**Problem requirements:**
A faithful transcription is wanted of the lines from the top of the material through the line that holds "cruzamientos con derivados de HdT y plantas", both ends included, leaving out the pictures.
===== Supplied information
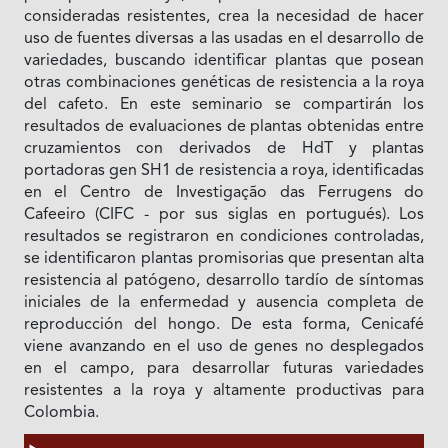
consideradas resistentes, crea la necesidad de hacer
uso de fuentes diversas a las usadas en el desarrollo de
variedades, buscando identificar plantas que posean
otras combinaciones genéticas de resistencia a la roya
del cafeto. En este seminario se compartirán los
resultados de evaluaciones de plantas obtenidas entre
cruzamientos con derivados de HdT y plantas
portadoras gen SH1 de resistencia a roya, identificadas
en el Centro de Investigação das Ferrugens do
Cafeeiro (CIFC - por sus siglas en portugués). Los
resultados se registraron en condiciones controladas,
se identificaron plantas promisorias que presentan alta
resistencia al patógeno, desarrollo tardío de síntomas
iniciales de la enfermedad y ausencia completa de
reproducción del hongo. De esta forma, Cenicafé
viene avanzando en el uso de genes no desplegados
en el campo, para desarrollar futuras variedades
resistentes a la roya y altamente productivas para
Colombia.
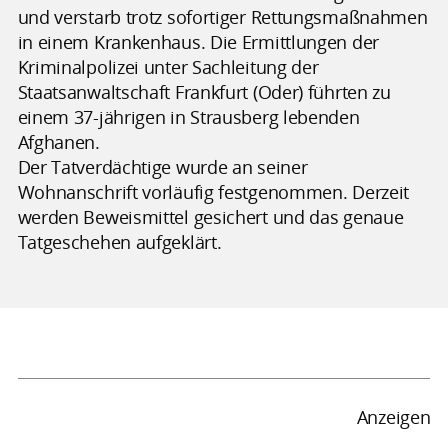
und verstarb trotz sofortiger Rettungsmaßnahmen
in einem Krankenhaus. Die Ermittlungen der
Kriminalpolizei unter Sachleitung der
Staatsanwaltschaft Frankfurt (Oder) führten zu
einem 37-jährigen in Strausberg lebenden
Afghanen.
Der Tatverdächtige wurde an seiner
Wohnanschrift vorläufig festgenommen. Derzeit
werden Beweismittel gesichert und das genaue
Tatgeschehen aufgeklärt.
Anzeigen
==========
**Your response:**
consideradas resistentes, crea la necesidad de hacer
uso de fuentes diversas a las usadas en el desarrollo de
variedades, buscando identificar plantas que posean
otras combinaciones genéticas de resistencia a la roya
del cafeto. En este seminario se compartirán los
resultados de evaluaciones de plantas obtenidas entre
cruzamientos con derivados de HdT y plantas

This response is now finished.